Two days before the conference was scheduled to take place, Birkbeck, University of London, cancelled the organisation's booking for the conference (see Controversies below), forcing the event to be relocated to the P21 Gallery. Birkbeck were roundly criticised for the cancellation with academics and teaching unions protesting the move, claiming that the cancellation was itself evidence of Islamophobia and racism.

Annual Islamophobia Awards

The Annual Islamophobia Awards is the name of a spoof awards ceremony held by the organisation in 2003–2006 and again from 2014 onwards. The organisation seek nominations from the public and open a public voting system to find the 'Islamophobes' of the year from any sector of public life.

List of 'Negative' Winners of the Islamophobia Awards
In the Islamophobia Awards there are two divisions of awards given, one division is the spoof division given to the public vote for Islamophobes for being 'Islamophobic', the other is given to people who have dedicated their work to tackling Islamophobia and to recognize them.

2003
The First Annual Islamophobia Awards were hosted on 31 May 2003

Islamophobe of the Year – George Bush JR, President of the United States of America

2004
The second annual Islamophobia Awards took place on 26 June 2004

Islamophobe of the Year – George Bush JR, President of the United States of America

2005

2006

Al-Quds Day, UK

The commission is one of the organisers of the annual Al-Quds Day demonstration in London, initiated by Ayatollah Khomeini.

Against Zionism: Jewish Perspectives

In 2006, the organisation brought together leading Jewish activists in London, for an international conference. The papers from the conference were published in English and Turkish. Speakers at the conference included Michel Warschawski, Uri Davis, Rabbi Yisroel Weiss, Rabbi Ahron Cohen, Roland Rance, Les Levidow, Jeffrey Blankfort, Professor Yakov Rabkin, and John Rose.

Towards a New Liberation Theology: Reflections on Palestine

In 2005, the IHRC brought Christian, Muslim and Jewish scholars, clerics and activists together for an international conference discussing Liberation Theology in the context of Palestine. The papers were published as a book of the same name in 2009.

Genocide Memorial Day

In 2010, IHRC inaugurated an annual event commemorating genocides from modern history. The event, held in London in January included a Holocaust survivor speaking about his experiences during the period and his support for the Palestinian struggle. Other genocides that were commemorated, included the   by the British in the decade after the Indian Mutiny in the 19th century; the transatlantic slave trade; Srebrenica; and the genocide of Native Americans. Speakers at the event included Imam Achmad Cassiem, Lee Jasper, Randeep Ramesh, Rabbi Beck, Rabbi Ahron Cohen, Sameh Habeeb. Messages were also sent from Ward Churchill and Hasan Nuhanovic.

The event has been held every year since then on the third Sunday of January, a date associated with the cessation of the Israeli war against Gaza in 2009, known as Operation Cast Lead.

....

__Your task__: Turn the paragraph of the text that begins "In 2005, the IHRC brought" into a short bulleted list that keeps its main facts.

....

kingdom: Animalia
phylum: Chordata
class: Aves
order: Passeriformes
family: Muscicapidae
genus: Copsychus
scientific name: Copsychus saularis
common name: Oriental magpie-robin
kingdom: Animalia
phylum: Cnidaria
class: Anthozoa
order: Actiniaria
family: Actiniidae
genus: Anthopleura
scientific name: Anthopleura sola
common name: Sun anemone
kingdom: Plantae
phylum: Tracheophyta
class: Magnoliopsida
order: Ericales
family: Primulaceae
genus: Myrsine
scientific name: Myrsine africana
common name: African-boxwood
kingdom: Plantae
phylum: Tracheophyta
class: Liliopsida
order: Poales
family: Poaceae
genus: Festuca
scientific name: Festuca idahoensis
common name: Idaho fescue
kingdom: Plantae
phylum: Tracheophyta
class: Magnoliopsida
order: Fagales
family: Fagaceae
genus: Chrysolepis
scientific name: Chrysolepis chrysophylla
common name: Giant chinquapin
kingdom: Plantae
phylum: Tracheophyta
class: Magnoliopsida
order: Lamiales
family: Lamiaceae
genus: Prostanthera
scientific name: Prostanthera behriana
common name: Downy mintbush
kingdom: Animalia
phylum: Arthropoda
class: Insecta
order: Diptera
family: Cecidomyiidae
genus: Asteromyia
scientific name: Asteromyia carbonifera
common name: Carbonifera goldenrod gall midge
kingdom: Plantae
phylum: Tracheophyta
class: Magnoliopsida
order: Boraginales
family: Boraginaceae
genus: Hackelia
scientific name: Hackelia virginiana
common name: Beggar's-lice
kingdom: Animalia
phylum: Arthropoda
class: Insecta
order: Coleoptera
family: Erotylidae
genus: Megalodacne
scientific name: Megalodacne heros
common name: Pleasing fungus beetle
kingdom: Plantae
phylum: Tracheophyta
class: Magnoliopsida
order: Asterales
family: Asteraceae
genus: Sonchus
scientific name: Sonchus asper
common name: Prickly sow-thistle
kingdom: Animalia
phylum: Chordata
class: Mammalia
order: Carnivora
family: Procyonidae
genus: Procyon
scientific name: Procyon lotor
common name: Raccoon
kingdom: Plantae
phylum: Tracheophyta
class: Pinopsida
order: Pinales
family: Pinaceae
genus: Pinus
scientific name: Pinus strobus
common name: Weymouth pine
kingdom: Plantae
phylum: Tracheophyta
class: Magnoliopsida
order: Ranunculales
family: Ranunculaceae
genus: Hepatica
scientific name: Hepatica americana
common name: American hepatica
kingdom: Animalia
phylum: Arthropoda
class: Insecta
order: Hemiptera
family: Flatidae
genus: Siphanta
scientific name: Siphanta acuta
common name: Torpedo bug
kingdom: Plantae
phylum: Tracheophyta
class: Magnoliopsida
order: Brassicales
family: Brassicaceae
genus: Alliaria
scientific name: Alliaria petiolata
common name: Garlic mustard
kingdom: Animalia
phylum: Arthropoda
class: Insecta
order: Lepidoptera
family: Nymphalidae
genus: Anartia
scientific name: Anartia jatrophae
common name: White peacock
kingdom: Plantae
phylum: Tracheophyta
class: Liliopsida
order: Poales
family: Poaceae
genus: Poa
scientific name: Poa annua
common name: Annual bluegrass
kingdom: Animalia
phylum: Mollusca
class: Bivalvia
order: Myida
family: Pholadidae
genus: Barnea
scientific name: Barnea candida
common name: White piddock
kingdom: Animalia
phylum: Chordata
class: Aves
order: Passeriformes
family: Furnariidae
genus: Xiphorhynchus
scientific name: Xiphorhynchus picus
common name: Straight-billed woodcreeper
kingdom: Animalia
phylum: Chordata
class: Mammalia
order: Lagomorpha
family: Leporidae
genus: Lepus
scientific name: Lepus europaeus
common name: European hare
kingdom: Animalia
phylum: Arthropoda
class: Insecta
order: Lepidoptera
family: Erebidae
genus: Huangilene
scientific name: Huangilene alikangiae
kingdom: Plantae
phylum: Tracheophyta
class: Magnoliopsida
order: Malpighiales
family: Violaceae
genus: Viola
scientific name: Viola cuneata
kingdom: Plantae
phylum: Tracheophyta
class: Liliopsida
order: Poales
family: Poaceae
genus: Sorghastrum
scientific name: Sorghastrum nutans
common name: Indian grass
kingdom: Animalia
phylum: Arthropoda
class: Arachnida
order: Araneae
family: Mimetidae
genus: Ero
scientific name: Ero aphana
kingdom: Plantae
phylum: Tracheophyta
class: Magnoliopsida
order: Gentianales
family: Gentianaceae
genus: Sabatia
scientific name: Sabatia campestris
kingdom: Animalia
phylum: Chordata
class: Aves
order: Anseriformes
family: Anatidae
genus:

....

__Completed task__:
- In 2005, the IHRC held an international conference on Liberation Theology in the context of Palestine.
- It brought together Christian, Muslim and Jewish scholars, clerics and activists.
- The papers were published in 2009 as a book with the same name as the conference.